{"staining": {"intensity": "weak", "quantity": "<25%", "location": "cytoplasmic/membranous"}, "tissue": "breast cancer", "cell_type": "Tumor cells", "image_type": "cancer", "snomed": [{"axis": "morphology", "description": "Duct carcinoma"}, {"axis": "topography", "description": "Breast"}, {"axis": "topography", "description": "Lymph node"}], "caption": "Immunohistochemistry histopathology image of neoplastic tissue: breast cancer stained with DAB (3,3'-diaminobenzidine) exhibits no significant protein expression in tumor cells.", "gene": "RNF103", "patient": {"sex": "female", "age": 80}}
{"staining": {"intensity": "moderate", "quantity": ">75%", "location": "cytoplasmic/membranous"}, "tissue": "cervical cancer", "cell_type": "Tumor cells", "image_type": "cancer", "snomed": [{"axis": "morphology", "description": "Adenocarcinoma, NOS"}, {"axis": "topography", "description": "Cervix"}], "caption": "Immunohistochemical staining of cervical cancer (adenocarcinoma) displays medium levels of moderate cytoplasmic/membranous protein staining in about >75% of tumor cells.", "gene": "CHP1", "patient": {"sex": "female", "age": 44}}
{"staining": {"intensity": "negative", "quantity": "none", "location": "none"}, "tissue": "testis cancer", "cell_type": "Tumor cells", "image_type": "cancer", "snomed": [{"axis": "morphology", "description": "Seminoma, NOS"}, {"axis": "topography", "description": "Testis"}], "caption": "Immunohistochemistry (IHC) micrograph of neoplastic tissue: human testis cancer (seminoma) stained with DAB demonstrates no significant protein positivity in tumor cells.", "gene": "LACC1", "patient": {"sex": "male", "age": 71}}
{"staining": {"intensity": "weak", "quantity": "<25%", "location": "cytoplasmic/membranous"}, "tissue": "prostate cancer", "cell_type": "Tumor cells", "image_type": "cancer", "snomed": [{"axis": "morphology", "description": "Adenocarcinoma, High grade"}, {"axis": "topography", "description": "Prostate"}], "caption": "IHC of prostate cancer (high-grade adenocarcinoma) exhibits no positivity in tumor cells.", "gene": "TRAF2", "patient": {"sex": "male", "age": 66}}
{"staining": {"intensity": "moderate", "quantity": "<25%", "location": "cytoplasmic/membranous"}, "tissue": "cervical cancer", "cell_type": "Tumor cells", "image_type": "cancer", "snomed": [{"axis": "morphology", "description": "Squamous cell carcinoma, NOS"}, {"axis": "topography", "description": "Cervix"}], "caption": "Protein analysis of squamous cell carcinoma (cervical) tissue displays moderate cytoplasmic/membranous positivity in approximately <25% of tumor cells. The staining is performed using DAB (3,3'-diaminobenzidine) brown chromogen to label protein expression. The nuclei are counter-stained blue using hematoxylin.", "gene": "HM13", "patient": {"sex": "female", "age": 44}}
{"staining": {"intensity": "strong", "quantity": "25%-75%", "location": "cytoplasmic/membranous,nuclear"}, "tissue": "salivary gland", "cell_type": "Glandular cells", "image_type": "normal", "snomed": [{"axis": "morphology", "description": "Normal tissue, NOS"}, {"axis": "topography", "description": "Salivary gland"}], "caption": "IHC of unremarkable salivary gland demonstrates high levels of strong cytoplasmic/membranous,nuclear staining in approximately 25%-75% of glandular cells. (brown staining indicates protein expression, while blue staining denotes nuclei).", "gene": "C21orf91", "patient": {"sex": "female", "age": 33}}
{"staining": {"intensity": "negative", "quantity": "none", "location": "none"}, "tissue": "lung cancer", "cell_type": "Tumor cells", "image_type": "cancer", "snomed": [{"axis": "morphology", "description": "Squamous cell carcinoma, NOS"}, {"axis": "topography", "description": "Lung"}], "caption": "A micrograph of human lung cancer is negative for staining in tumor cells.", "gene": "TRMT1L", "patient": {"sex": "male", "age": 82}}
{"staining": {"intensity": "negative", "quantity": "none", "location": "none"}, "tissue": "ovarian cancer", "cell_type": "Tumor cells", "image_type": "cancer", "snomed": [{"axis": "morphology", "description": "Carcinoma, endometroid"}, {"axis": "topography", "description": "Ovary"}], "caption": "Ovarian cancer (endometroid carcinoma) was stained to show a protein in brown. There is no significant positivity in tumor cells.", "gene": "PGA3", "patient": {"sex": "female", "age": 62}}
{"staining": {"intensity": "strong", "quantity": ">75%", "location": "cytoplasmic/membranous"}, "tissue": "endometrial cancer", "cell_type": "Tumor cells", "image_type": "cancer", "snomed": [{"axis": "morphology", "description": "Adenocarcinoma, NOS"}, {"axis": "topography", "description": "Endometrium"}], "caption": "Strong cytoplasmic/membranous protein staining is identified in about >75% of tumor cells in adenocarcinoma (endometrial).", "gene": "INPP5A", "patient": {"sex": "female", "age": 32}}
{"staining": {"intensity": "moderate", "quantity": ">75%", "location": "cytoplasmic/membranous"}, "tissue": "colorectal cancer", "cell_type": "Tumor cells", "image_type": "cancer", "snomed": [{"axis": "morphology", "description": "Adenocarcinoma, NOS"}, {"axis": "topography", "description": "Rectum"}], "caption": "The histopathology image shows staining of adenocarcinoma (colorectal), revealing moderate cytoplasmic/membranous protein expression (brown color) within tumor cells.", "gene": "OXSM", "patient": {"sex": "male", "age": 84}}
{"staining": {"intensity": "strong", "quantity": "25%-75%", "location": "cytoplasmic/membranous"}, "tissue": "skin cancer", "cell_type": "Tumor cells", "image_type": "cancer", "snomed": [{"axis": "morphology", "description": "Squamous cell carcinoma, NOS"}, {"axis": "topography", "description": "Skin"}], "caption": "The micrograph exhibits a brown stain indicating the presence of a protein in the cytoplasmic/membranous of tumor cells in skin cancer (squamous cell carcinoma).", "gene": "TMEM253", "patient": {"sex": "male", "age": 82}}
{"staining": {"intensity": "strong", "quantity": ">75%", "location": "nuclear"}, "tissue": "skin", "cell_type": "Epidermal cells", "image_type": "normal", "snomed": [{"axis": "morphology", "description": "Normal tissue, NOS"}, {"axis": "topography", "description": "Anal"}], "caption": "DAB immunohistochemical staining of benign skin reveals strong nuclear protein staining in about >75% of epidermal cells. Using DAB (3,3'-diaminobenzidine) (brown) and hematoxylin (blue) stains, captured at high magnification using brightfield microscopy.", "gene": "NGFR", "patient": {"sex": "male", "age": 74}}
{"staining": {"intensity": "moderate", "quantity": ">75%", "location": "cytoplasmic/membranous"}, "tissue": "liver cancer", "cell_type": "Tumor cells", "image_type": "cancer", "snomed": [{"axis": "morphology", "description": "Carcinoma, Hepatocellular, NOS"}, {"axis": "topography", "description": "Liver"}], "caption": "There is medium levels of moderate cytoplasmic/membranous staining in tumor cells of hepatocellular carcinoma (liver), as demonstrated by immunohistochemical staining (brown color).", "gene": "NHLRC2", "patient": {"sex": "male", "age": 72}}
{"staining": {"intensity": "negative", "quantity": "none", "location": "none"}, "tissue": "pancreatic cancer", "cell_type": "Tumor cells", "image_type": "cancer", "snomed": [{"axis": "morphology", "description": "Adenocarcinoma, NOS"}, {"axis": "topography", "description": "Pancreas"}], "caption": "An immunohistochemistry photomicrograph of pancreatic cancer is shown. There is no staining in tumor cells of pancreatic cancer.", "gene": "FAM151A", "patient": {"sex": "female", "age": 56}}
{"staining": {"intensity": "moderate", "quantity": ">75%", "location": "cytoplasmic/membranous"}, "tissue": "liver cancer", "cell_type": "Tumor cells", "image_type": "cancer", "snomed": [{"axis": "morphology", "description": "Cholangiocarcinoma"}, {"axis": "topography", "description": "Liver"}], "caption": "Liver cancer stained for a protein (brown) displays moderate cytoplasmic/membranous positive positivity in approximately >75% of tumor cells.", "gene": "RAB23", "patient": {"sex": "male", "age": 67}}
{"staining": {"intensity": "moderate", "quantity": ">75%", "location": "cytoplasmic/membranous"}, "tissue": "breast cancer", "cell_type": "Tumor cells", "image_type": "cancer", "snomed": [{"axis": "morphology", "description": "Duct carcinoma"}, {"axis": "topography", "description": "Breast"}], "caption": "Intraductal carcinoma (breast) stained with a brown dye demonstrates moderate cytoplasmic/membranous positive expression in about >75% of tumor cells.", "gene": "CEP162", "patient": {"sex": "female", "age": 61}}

INSTRUCTIONS FOR THE TASK: Among the entries above, tally each line with the string "human" and state that figure only.

EXERCISE SOLUTION: 2